Activity —
Copy out each line of the records below that contains the string "contre".

____________

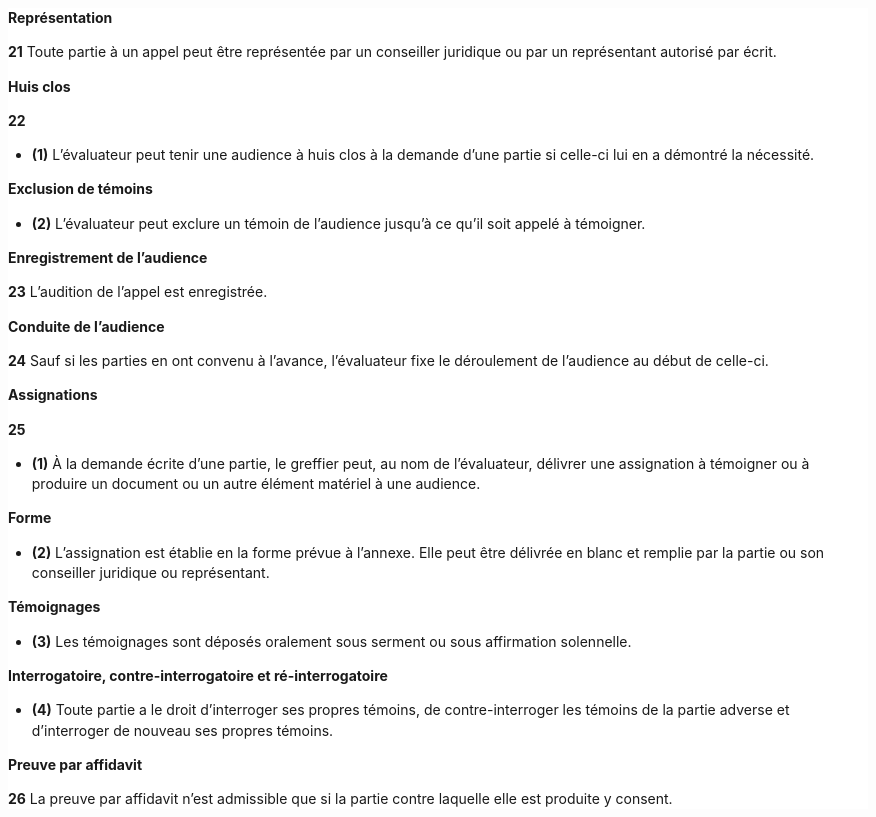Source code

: 

**Représentation**

**21** Toute partie à un appel peut être représentée par un conseiller juridique ou par un représentant autorisé par écrit.




**Huis clos**

**22** 

- **(1)** L’évaluateur peut tenir une audience à huis clos à la demande d’une partie si celle-ci lui en a démontré la nécessité.

**Exclusion de témoins**

- **(2)** L’évaluateur peut exclure un témoin de l’audience jusqu’à ce qu’il soit appelé à témoigner.




**Enregistrement de l’audience**

**23** L’audition de l’appel est enregistrée.




**Conduite de l’audience**

**24** Sauf si les parties en ont convenu à l’avance, l’évaluateur fixe le déroulement de l’audience au début de celle-ci.




**Assignations**

**25** 

- **(1)** À la demande écrite d’une partie, le greffier peut, au nom de l’évaluateur, délivrer une assignation à témoigner ou à produire un document ou un autre élément matériel à une audience.

**Forme**

- **(2)** L’assignation est établie en la forme prévue à l’annexe. Elle peut être délivrée en blanc et remplie par la partie ou son conseiller juridique ou représentant.

**Témoignages**

- **(3)** Les témoignages sont déposés oralement sous serment ou sous affirmation solennelle.

**Interrogatoire, contre-interrogatoire et ré-interrogatoire**

- **(4)** Toute partie a le droit d’interroger ses propres témoins, de contre-interroger les témoins de la partie adverse et d’interroger de nouveau ses propres témoins.




**Preuve par affidavit**

**26** La preuve par affidavit n’est admissible que si la partie contre laquelle elle est produite y consent.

____________

Output below —
**Interrogatoire, contre-interrogatoire et ré-interrogatoire**
- **(4)** Toute partie a le droit d’interroger ses propres témoins, de contre-interroger les témoins de la partie adverse et d’interroger de nouveau ses propres témoins.
**26** La preuve par affidavit n’est admissible que si la partie contre laquelle elle est produite y consent.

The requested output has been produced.